Saved entries:

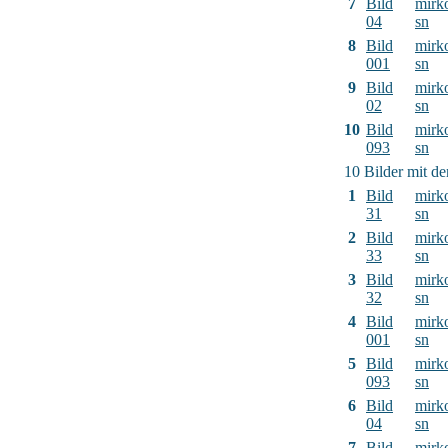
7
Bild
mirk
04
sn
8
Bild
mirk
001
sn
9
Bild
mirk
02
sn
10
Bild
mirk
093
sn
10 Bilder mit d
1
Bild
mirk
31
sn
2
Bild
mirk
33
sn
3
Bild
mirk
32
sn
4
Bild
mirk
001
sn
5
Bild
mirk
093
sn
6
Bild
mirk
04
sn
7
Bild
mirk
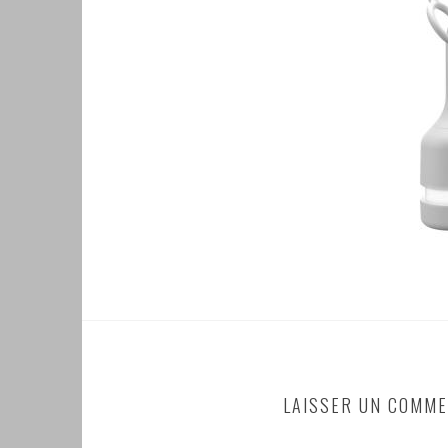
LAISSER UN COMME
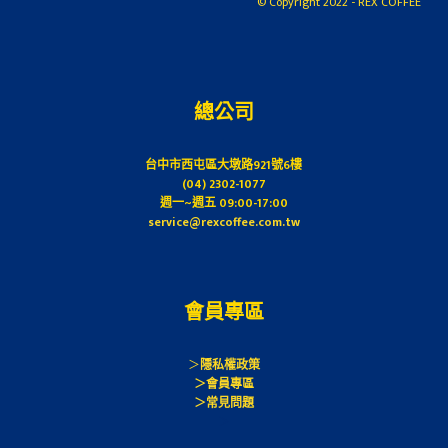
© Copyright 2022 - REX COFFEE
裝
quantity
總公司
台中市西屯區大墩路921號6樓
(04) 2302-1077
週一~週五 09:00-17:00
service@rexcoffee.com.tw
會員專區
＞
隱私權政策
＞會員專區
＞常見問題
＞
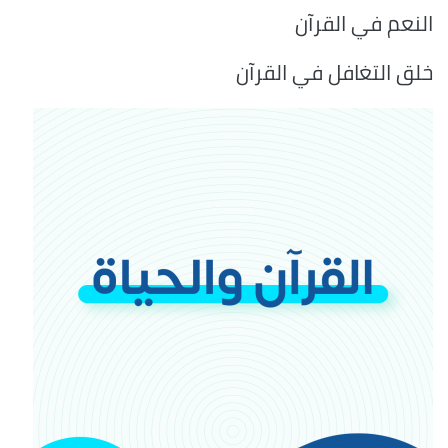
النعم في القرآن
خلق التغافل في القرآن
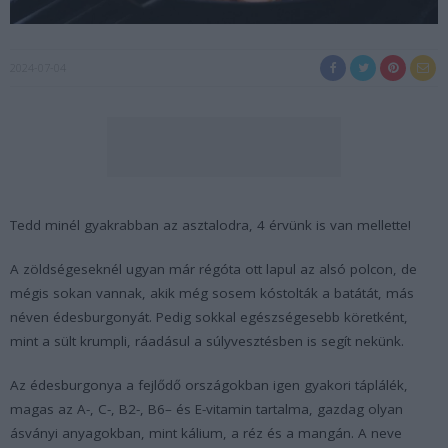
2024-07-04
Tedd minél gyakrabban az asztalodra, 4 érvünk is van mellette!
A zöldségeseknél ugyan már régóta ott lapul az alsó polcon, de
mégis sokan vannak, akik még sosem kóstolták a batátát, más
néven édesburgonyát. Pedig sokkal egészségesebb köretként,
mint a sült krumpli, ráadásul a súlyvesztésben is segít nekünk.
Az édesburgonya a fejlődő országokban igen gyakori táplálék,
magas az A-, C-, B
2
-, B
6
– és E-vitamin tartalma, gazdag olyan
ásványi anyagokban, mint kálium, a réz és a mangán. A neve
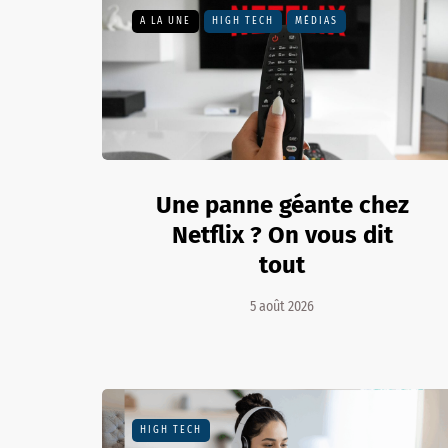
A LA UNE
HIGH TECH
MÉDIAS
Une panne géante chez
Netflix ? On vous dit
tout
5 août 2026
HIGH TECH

Instruction: How many lines of the entries contain "القرآن"? Answer with a number alone.

Solution to this exercise: 2